[Collected data]
━━━━━━━━━━

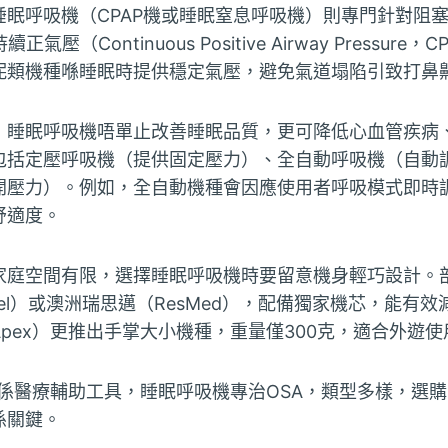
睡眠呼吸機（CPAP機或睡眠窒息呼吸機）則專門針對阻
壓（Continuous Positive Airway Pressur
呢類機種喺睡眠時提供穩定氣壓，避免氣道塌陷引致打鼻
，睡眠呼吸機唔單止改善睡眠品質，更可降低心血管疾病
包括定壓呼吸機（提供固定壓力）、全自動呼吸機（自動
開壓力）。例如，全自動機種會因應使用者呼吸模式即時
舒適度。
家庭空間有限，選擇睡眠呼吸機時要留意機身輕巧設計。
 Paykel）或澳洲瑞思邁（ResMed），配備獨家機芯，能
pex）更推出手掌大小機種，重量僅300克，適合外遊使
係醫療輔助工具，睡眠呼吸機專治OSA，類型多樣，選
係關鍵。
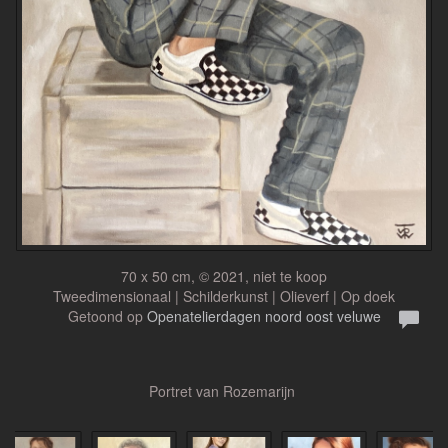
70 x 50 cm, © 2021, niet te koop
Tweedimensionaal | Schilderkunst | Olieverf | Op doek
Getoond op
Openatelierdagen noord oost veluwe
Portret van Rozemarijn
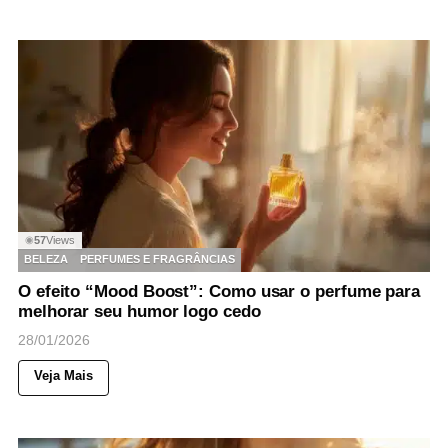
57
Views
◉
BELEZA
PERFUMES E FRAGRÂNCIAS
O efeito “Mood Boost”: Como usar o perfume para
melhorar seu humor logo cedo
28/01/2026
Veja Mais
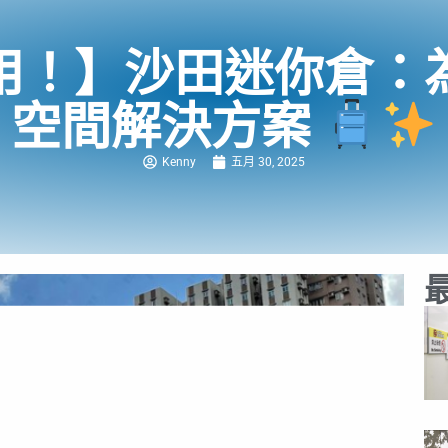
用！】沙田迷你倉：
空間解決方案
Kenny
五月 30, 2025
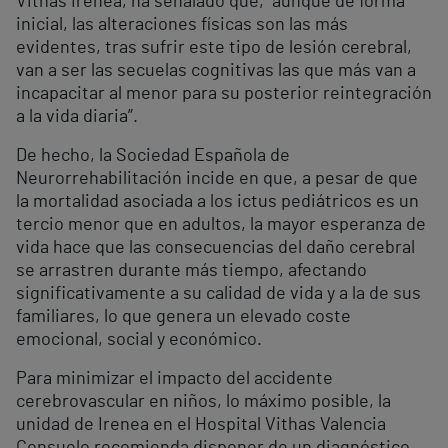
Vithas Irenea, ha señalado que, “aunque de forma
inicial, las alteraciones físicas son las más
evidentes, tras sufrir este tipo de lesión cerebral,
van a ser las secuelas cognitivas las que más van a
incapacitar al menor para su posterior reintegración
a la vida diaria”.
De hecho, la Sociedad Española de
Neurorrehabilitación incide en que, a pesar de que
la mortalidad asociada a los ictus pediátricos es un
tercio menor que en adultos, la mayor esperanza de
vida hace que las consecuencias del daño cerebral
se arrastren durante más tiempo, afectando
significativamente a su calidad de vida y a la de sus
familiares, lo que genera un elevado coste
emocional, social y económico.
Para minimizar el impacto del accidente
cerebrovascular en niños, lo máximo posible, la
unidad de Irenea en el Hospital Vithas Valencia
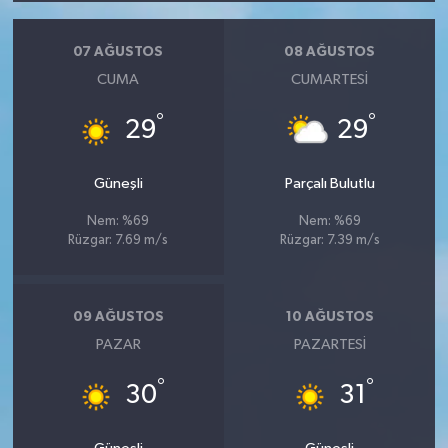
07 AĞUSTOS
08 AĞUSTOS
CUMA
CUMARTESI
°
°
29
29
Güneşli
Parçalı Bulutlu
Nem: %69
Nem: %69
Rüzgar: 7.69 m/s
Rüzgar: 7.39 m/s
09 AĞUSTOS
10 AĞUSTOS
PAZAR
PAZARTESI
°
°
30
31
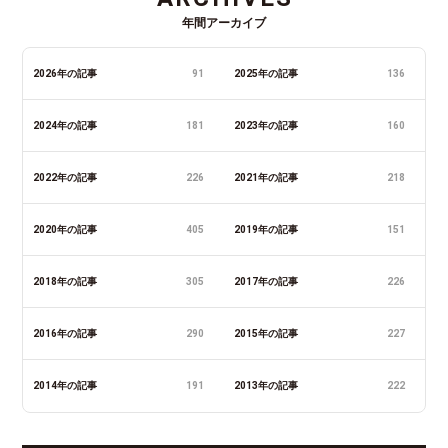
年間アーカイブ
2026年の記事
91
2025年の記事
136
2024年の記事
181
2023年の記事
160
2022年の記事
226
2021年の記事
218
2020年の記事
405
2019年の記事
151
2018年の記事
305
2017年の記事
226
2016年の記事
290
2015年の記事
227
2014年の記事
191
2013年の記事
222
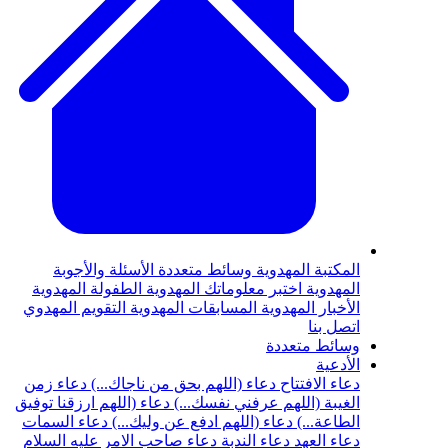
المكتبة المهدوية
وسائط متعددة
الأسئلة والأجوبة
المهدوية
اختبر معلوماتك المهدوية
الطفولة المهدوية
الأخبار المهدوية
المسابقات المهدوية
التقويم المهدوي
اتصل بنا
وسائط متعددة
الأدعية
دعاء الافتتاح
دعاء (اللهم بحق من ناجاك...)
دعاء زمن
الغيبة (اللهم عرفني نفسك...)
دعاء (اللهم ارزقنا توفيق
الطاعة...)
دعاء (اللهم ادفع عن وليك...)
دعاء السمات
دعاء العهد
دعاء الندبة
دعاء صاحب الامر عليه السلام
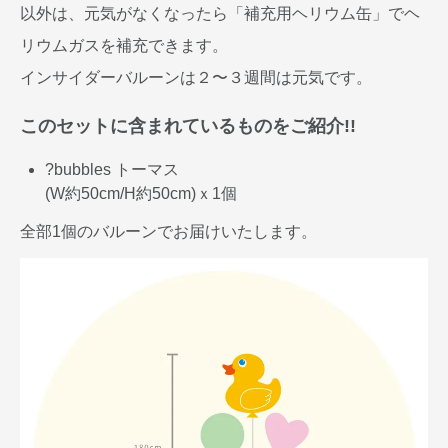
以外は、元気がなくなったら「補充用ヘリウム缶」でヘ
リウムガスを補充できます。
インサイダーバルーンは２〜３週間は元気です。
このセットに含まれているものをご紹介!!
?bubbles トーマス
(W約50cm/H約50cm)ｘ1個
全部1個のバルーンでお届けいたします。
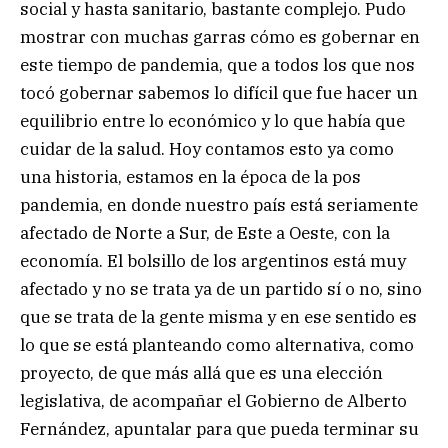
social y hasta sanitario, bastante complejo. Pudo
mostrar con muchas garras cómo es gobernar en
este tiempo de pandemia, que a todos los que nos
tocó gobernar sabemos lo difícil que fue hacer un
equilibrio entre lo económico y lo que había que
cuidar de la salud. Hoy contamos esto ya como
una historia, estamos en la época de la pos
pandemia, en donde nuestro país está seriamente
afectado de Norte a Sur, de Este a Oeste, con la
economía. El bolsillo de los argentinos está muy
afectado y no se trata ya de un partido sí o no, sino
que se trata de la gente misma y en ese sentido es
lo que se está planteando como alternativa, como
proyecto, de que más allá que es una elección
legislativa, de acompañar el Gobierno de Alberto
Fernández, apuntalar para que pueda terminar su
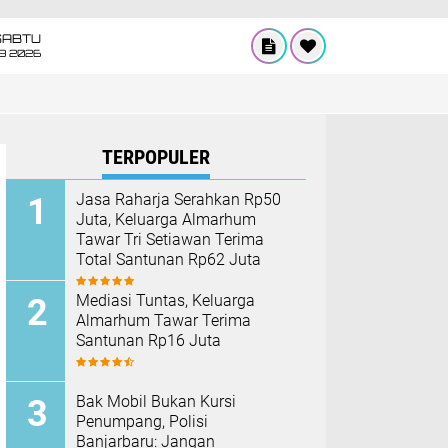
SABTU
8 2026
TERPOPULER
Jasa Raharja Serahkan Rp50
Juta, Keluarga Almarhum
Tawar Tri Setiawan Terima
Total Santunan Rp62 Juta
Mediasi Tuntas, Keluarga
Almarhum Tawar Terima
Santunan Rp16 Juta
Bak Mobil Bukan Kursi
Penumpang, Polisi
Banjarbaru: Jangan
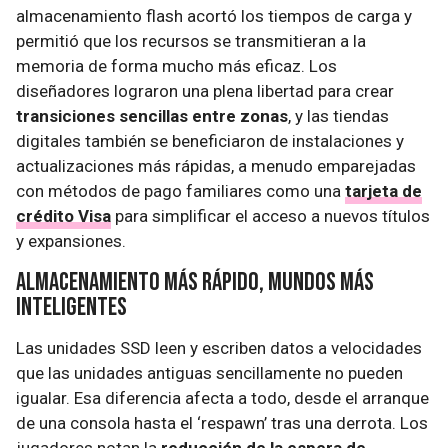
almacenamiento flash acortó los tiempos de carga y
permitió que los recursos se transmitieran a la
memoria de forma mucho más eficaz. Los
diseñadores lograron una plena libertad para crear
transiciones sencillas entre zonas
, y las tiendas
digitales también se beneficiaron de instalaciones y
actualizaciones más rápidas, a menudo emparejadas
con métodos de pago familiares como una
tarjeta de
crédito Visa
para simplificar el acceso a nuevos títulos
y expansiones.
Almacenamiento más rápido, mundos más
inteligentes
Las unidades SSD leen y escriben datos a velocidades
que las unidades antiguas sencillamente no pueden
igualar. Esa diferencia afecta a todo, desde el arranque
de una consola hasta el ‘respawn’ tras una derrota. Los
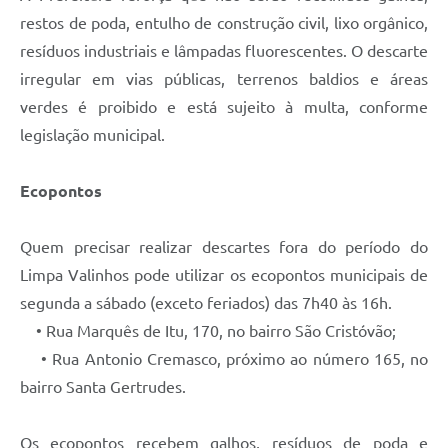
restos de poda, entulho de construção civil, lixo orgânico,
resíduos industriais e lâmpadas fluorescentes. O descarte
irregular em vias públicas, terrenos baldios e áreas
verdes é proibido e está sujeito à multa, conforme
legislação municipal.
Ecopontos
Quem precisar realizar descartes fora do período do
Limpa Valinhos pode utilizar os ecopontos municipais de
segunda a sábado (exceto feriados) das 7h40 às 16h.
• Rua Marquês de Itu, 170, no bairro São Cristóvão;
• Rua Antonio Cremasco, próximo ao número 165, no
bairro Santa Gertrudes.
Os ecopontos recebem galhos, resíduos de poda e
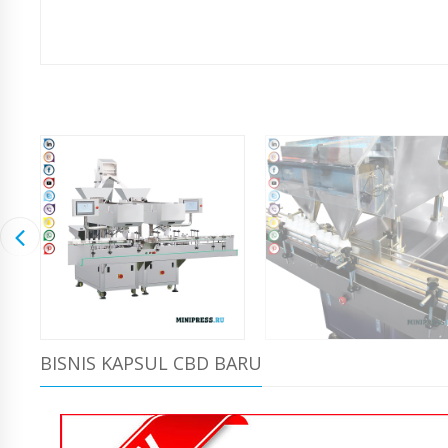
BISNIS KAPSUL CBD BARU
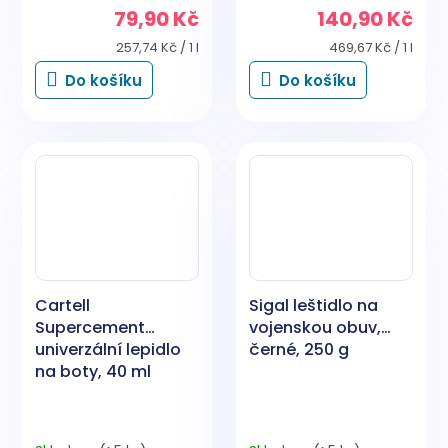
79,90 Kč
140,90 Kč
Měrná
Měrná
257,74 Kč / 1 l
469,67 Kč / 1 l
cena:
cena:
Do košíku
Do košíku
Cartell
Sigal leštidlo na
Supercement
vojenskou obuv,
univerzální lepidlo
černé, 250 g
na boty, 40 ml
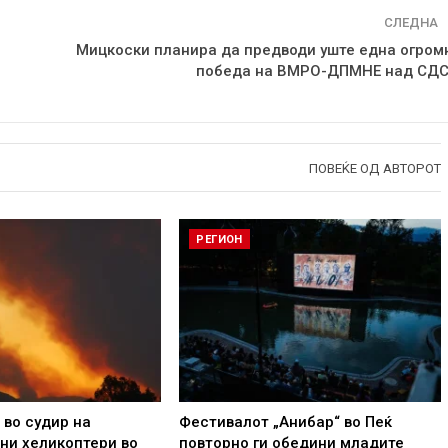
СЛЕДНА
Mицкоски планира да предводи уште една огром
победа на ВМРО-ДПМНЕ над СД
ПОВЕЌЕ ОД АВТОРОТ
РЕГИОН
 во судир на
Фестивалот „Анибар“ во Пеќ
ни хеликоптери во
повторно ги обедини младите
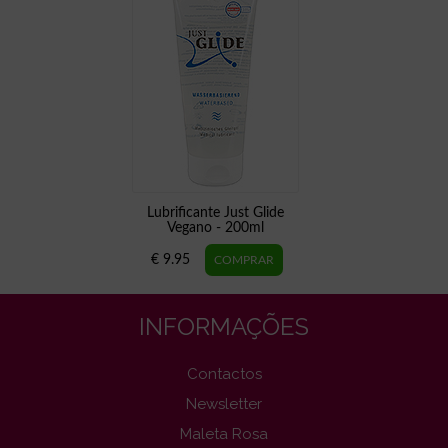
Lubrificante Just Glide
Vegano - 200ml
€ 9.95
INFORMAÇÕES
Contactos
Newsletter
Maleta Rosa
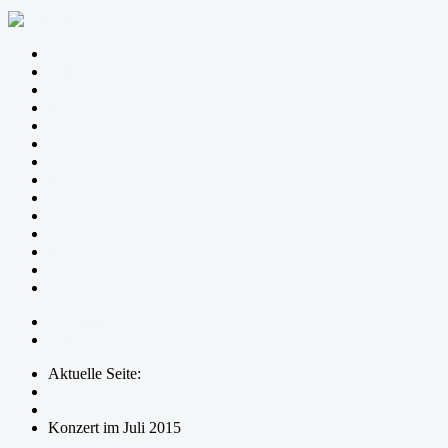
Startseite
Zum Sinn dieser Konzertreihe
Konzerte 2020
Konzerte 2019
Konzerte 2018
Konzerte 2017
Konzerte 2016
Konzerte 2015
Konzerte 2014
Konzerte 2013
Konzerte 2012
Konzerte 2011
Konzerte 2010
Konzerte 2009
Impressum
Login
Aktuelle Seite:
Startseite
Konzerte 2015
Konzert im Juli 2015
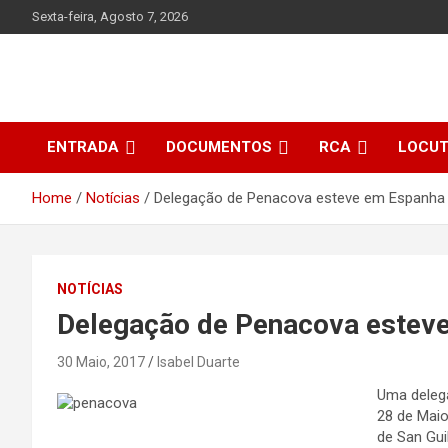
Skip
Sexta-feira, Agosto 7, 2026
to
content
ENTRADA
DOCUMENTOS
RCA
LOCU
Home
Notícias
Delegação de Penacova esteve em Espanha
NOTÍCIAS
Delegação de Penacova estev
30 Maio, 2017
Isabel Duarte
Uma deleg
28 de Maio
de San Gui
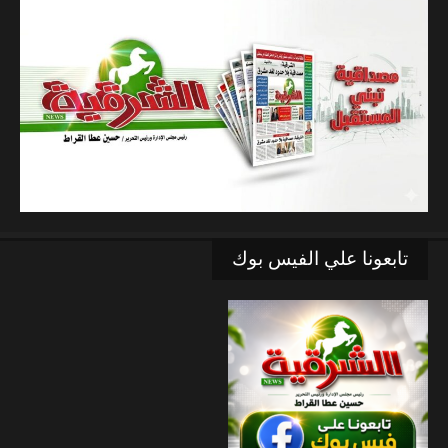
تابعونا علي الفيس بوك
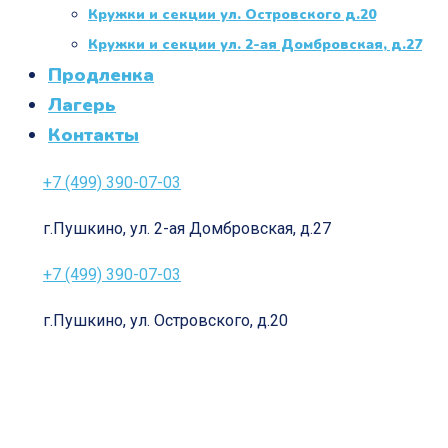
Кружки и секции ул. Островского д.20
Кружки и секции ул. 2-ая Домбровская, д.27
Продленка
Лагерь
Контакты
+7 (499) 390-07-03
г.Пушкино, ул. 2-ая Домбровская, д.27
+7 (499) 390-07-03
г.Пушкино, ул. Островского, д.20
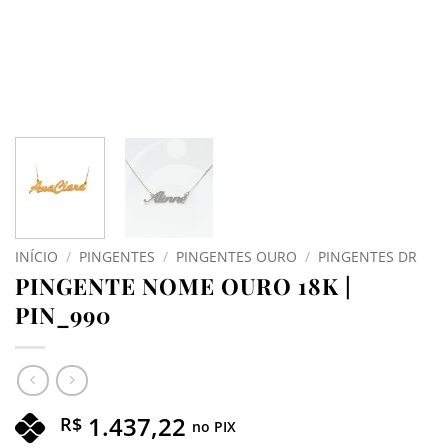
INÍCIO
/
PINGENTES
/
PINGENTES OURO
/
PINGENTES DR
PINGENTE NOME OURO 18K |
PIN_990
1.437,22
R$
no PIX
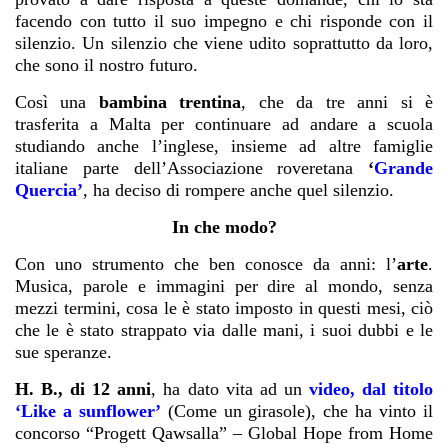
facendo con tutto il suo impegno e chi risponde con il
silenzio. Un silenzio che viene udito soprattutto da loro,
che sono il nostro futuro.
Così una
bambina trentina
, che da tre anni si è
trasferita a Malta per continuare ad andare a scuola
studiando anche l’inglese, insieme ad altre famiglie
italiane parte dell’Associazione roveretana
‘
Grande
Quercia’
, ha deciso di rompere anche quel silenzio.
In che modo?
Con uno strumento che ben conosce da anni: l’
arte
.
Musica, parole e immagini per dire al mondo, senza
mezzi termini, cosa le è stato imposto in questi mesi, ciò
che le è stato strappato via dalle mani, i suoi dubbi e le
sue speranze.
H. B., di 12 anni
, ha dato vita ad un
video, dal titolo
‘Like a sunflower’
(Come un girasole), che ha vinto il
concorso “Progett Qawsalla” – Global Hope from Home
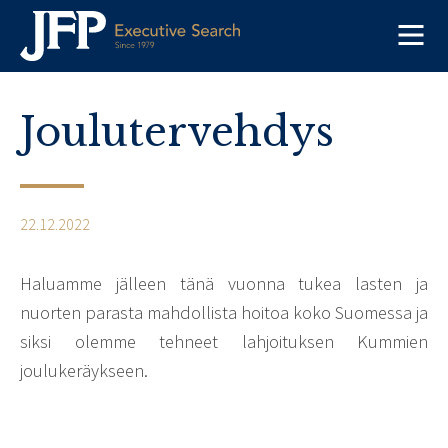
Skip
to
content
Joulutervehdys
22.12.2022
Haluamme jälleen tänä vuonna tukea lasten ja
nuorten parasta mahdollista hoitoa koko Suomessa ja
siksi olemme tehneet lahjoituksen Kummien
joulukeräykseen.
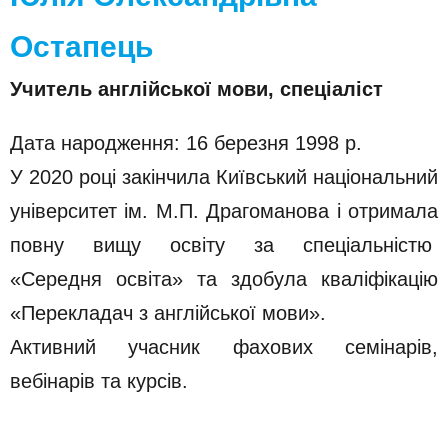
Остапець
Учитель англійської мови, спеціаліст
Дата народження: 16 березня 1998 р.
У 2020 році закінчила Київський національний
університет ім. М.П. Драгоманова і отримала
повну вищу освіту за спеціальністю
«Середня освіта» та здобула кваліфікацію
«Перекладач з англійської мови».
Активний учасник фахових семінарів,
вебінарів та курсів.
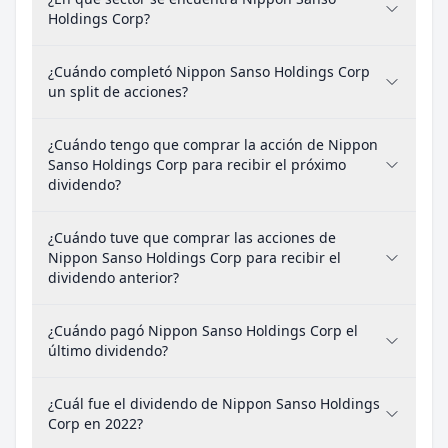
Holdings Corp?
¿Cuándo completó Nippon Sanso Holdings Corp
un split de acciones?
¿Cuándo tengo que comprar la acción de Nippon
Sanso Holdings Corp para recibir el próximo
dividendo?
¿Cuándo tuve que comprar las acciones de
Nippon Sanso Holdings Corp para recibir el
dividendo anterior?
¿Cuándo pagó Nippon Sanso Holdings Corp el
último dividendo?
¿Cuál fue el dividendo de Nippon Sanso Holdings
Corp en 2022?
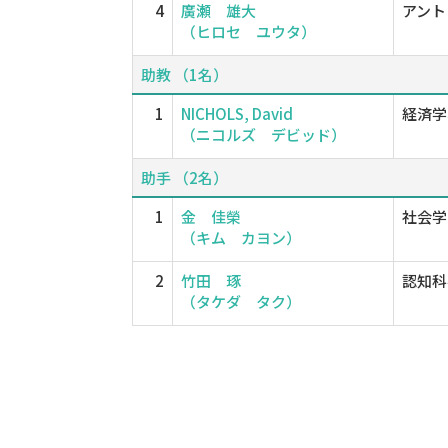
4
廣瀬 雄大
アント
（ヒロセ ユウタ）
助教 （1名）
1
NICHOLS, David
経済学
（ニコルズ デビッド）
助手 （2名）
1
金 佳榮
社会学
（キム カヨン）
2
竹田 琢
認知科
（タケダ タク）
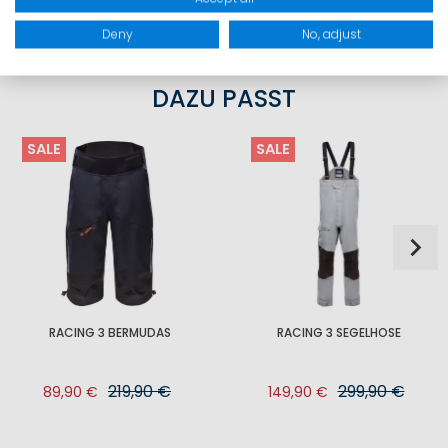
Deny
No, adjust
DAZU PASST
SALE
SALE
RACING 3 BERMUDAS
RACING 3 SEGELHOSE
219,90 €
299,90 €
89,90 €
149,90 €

━━━━━━━━━━

**The problem**
Locate each line in the records above that includes the string "vida" and copy those lines in full.

**Result**
a la vida diaria”.
vida hace que las consecuencias del daño cerebral
significativamente a su calidad de vida y a la de sus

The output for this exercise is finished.